Sí, aún faltaba mucho y sigue faltando un larguísimo trayecto, con escalas jurídicas, sociales y de seguridad. Falta llenar más espacios de la vida pública, falta que más mujeres lleguen a cargos públicos por vía directa, sin necesidad de cuotas de género. Falta vencer los usos y costumbres que las intimidan, combatir la violencia política y garantizar plenamente sus derechos a la vida, a la educación, a la salud, al trabajo con salario equitativo, al desarrollo y a la sexualidad libre y plena.

Falta salvar a las 11 mujeres que son asesinadas cada día, falta tipificar como feminicidio los casos que así lo reclamen y falta acabar con la peor de las violencias que han padecido y siguen padeciendo: la impunidad. Además de votar y ser votadas, falta que las mujeres puedan salir a las calles sin temor y que no sean violentadas en circunstancia alguna.

Sí, queda aún un trecho largo, pero es innegable que aquella fiesta de julio de 1955 ha sido una de las más jubilosas zancadas hacia la equidad y la justicia de género en México.

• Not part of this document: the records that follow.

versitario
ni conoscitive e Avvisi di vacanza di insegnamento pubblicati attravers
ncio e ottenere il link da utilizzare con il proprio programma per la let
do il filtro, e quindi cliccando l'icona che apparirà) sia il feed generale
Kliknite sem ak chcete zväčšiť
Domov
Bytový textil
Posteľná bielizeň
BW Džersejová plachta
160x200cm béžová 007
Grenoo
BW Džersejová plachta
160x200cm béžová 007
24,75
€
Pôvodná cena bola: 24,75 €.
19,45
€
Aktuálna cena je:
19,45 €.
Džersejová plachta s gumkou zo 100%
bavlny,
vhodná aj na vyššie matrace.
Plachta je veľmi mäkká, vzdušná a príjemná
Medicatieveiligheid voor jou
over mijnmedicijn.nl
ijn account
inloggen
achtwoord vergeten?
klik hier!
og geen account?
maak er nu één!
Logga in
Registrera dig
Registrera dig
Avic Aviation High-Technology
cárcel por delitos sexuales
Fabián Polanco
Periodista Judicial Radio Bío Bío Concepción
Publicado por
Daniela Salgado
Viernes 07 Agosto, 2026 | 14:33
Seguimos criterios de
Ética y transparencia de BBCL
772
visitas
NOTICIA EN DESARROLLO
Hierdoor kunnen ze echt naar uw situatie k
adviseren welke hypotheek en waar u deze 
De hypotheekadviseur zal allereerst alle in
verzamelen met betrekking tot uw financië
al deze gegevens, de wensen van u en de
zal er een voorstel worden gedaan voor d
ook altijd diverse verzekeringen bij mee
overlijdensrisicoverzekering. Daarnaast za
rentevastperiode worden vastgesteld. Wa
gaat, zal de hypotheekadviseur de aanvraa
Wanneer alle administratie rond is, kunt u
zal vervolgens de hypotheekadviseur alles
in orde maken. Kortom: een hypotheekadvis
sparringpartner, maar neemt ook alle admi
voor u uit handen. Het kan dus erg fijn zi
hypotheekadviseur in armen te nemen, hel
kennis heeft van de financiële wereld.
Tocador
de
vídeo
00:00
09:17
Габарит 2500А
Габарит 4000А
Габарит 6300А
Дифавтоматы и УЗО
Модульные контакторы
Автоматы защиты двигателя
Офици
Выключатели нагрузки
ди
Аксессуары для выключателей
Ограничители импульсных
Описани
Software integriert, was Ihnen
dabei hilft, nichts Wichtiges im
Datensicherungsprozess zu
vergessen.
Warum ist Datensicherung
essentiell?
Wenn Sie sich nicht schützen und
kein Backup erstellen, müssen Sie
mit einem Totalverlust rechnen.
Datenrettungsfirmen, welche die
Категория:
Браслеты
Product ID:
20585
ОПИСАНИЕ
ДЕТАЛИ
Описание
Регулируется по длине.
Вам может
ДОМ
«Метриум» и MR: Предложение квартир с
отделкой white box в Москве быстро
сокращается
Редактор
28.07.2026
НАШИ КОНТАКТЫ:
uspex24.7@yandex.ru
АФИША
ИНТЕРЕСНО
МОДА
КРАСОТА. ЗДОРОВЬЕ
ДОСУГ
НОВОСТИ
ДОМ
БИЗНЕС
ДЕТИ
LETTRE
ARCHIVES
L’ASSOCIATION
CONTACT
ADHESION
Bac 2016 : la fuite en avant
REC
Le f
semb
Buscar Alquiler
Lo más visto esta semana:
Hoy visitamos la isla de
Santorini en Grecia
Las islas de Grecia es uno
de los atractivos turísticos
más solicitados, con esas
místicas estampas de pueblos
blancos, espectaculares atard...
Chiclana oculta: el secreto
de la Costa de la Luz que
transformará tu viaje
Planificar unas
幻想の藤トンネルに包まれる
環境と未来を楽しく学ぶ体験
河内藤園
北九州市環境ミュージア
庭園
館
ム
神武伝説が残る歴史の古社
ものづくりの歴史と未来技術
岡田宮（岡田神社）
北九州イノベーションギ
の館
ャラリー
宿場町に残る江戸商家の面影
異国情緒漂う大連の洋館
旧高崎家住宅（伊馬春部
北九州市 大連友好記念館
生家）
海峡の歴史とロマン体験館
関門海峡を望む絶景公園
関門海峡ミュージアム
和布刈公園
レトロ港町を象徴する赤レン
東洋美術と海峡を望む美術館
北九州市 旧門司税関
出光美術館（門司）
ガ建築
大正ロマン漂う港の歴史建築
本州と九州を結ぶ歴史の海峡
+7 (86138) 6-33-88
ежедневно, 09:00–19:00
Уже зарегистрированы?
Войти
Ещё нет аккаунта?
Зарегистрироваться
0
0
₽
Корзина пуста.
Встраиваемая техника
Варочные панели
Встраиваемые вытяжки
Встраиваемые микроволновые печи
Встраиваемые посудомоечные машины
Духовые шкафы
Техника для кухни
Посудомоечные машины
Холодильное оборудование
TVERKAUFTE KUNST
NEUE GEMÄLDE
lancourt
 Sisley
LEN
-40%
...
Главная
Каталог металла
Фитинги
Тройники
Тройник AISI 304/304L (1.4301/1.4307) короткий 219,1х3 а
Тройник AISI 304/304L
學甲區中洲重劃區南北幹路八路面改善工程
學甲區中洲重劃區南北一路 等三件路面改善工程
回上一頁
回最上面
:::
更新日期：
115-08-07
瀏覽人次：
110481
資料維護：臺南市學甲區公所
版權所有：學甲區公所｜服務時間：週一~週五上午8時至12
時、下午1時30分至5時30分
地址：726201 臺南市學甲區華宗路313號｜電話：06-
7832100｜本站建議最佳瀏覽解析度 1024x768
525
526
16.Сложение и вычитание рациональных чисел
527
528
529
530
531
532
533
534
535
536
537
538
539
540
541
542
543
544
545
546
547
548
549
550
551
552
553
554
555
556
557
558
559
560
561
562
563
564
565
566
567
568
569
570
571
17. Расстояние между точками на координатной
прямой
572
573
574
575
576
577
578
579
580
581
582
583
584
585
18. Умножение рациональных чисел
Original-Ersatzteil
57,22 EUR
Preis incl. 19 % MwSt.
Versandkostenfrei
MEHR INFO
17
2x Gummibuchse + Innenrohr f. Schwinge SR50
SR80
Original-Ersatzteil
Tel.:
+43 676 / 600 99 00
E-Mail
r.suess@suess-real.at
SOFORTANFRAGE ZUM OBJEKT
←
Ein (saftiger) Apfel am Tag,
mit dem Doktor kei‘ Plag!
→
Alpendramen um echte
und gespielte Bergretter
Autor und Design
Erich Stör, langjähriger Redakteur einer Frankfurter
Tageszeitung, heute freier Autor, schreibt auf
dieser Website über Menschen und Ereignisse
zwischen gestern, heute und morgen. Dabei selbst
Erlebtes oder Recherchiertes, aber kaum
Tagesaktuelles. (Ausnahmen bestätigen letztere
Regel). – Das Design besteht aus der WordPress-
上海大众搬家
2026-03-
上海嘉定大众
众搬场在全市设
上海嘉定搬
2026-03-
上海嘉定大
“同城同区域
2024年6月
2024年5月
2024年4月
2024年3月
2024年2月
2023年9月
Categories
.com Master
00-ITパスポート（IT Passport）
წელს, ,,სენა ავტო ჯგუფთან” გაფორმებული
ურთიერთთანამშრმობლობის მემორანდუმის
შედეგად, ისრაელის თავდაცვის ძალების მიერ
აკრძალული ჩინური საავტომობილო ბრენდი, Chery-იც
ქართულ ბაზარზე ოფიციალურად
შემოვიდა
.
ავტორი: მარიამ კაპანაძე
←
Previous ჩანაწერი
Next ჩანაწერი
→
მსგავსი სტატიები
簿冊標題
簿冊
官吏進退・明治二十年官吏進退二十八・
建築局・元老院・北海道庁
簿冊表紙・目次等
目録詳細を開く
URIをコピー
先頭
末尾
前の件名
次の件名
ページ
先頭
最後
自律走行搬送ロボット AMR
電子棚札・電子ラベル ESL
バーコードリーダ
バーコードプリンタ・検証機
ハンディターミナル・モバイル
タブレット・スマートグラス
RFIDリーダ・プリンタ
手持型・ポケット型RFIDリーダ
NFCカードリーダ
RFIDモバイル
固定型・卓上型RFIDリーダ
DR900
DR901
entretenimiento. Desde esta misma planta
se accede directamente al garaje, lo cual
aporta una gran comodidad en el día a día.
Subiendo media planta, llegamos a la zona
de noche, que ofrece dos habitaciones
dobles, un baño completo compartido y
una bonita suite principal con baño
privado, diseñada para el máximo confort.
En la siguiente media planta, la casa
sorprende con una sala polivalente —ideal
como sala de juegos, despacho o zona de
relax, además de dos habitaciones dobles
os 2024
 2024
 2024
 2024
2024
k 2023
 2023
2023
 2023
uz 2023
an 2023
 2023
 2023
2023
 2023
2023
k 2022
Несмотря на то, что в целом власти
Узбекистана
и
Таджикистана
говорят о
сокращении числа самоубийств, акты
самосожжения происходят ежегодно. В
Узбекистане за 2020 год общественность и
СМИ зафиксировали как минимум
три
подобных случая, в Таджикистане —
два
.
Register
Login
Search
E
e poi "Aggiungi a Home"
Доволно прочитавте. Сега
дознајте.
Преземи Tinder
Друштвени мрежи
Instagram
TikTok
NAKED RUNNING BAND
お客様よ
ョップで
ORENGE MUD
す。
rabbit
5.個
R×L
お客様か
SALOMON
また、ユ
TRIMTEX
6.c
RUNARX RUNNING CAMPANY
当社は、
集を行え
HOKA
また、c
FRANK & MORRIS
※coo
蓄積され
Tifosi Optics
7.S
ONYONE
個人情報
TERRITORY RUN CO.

María Luisa, Mélida, Augusta, Ana, Francisca y las más de tres millones y medio de mujeres que salieron a votar cumplieron una misión trascendental. Ese día, después de la ocupación de las urnas pudieron haber ido, con todo y su conciencia rebosada, a disfrutar El tren expreso, “la historia de dos almas perdidas en un mundo de maldad y de farsa”, que se exhibía en el Palacio Chino, o ver a Lilia Prado y a Pedro Infante en La vida no vale nada, en su segunda semana de éxito en El Nacional, o quizá el mano a mano de Tin Tan y Palillo, con el toque musical de María Conesa y el Charro Avitia, que se anunciaba en el Follies al dos por uno.

El día podría terminar como ellas quisieran. Las ciudadanas habían empezado bien y habían reclamado, con su terca y valiente feminidad, su legítimo lugar en un país que había iniciado su despegue económico y estaba a punto de conocer a Pedro Páramo.